Es geht um die Frage, welche Lebensqualität wir für unsere Gemeinden, unsere Familien und unsere Kinder wollen. Es geht um die Frage, ob wir bereit sind, für die Sicherheit und das Wohl unserer Gemeinschaft zu kämpfen.

Die medizinische Versorgung darf nicht zu einem Privileg werden, das nur in städtischen Gebieten gewährleistet ist.
Aus der Geschichte des Mittelalters kennen wir die Landflucht.

Sind wir wieder soweit, dass nur in einer Stadt oder ihrer Nähe Zukunft für uns, unsere Kinder und Kindeskinder gegeben ist.

Jeder Mensch hat das Recht auf eine qualitativ hochwertige und vor allem erreichbare Gesundheitsversorgung, unabhängig davon, wo er lebt.

Und dieses Recht müssen wir einfordern – laut und deutlich.
Über 6.000 Personen haben im Internet die Petition zum Erhalt der Mittelmosel-Klinik unterzeichnet. Sie alle, die sie hier sind, zeigen, wie wichtig es ihnen ist, dass eine umfassende und qualifizierte Gesundheitsversorgung – auch stationär – in erreichbarer Nähe vorhanden ist.

Die Schließung eines Krankenhauses im ländlichen Raum mag auf den ersten Blick eine Einsparung darstellen, doch die Kosten, die wir dafür zahlen, sind immens – menschlich, sozial und wirtschaftlich.

Es liegt an uns, dafür zu sorgen, dass unsere Region nicht von lebenswichtigen Einrichtungen abgeschnitten wird.

Wir müssen unseren Politikern bei Bund und Land, der Kassenärztlichen Vereinigung und den Krankenkassen klar machen, dass der Erhalt eines Krankenhauses hier vor Ort keine Option, sondern eine Notwendigkeit ist.

Es ist eine Investition in unsere Gesundheit, in unsere Sicherheit und in die Zukunft unserer Kinder.

Wir dürfen die Fehlentwicklungen nicht länger hinnehmen. Es ist an der Zeit, dass wir unsere Stimme erheben und deutlich machen, dass Gesundheit nicht zur Disposition steht.

Wir müssen uns für den Erhalt unseres Krankenhauses einsetzen und damit ein Zeichen setzen – ein Zeichen dafür, dass Gesundheitspolitik sich wieder auf das Wesentliche besinnt: Den Dienst am Menschen.

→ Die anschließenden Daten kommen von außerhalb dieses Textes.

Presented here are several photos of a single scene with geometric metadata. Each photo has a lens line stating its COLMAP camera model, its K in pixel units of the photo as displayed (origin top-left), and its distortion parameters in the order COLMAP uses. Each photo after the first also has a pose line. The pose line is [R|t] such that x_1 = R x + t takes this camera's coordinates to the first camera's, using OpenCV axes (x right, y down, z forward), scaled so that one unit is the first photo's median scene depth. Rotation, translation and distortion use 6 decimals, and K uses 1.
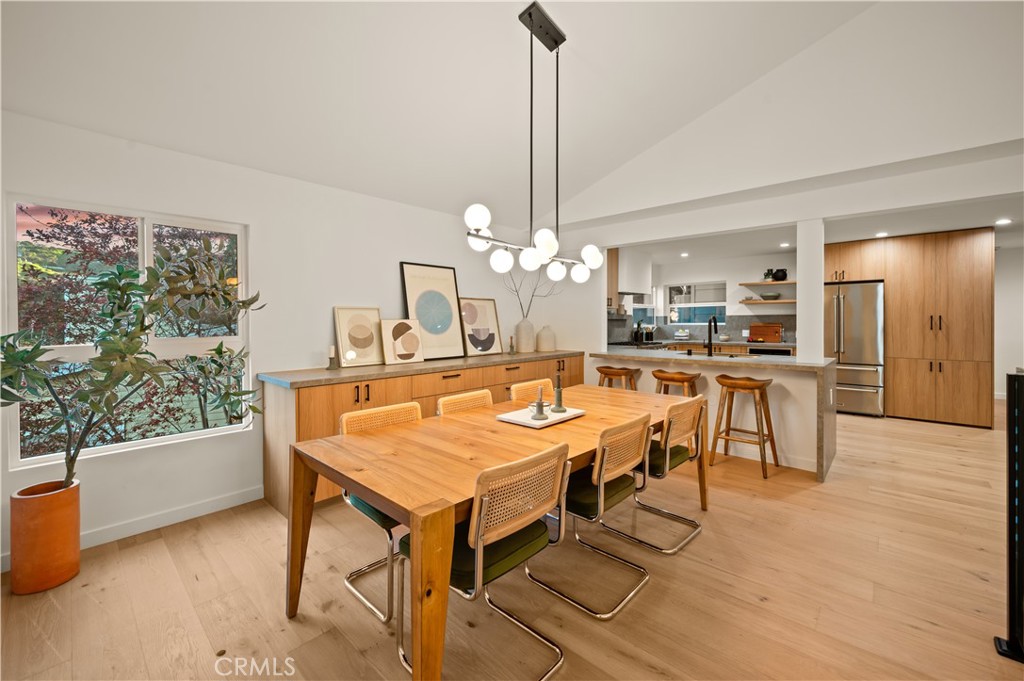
lens RADIAL K [[412.7, 0, 514.2], [0, 412.7, 326.3], [0, 0, 1]] dist [-0.004087, 0.001406]
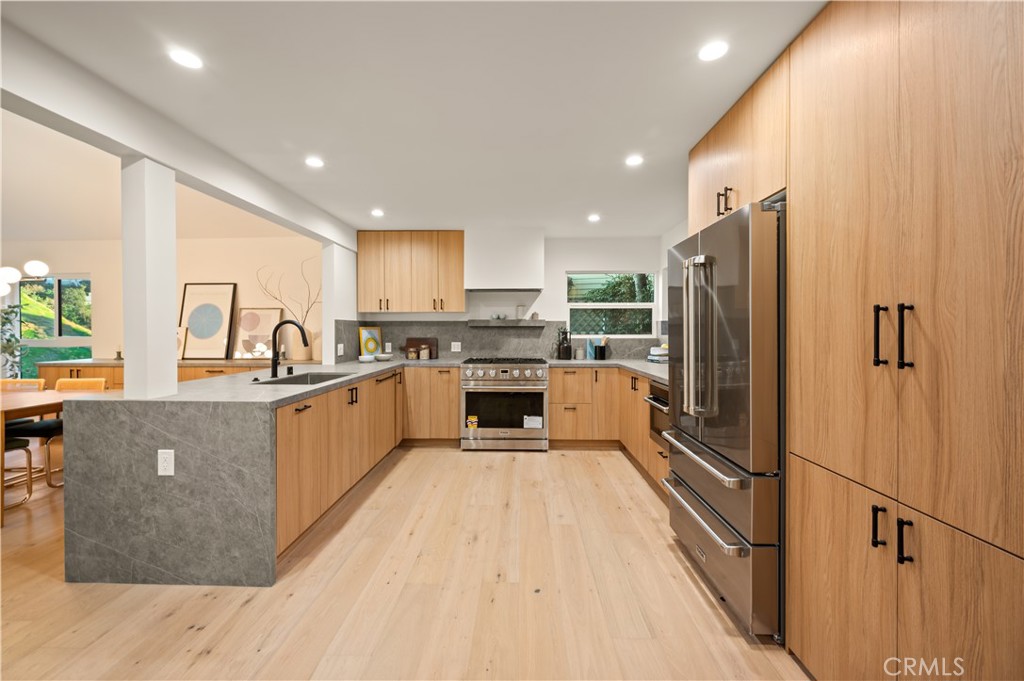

Es geht hier nicht allein nur um unser Krankenhaus – es geht um den Wert, den wir als Gesellschaft Gesundheit und Leben beimessen.

Lassen Sie uns gemeinsam dafür kämpfen, dass diese Werte nicht weiter durch eine verfehlte Politik - sei es nach Bundes- oder Landesvorgaben, durch die Kassenärztliche Vereinigung oder die 95 deutschen gesetzlichen Krankenkassen untergraben wird.

Gesundheitliche Versorgung darf nicht in eine Zweiklassengesellschaft in Stadtnahe und Landbevölkerung aufgeteilt und dabei die Landbevölkerung geopfert werden.

Es darf nicht eintreten, was ich oftmals gehört habe:
Lebst Du auf dem Land, dann musst Du früher sterben.
und ich möchte hinzufügen: Oder Du wirst ein Pflegefall.

Das Ausbluten der gesundheitlichen Versorgung im ländlichen Bereich ist eine Entwicklung, die wir alle nicht hinnehmen dürfen. Es geht um unsere Gesundheit, unser Leben, unsere Kinder, unsere nachfolgenden Generationen, um die Zukunft unserer ganzen Region.

Wir fordern, dass unsere Mittelmosel-Klinik bestehen bleibt, dass sie gestärkt und weiterentwickelt wird, damit sie auch in Zukunft allen Herausforderungen gewachsen ist.

Lassen Sie uns gemeinsam kämpfen – für eine medizinische Versorgung, die uns allen gerecht wird, für die Sicherheit, dass wir -auch auf dem Land- im Krankheitsfall gut versorgt werden, für eine lebenswerte Zukunft im Zeller Land und darüber hinaus.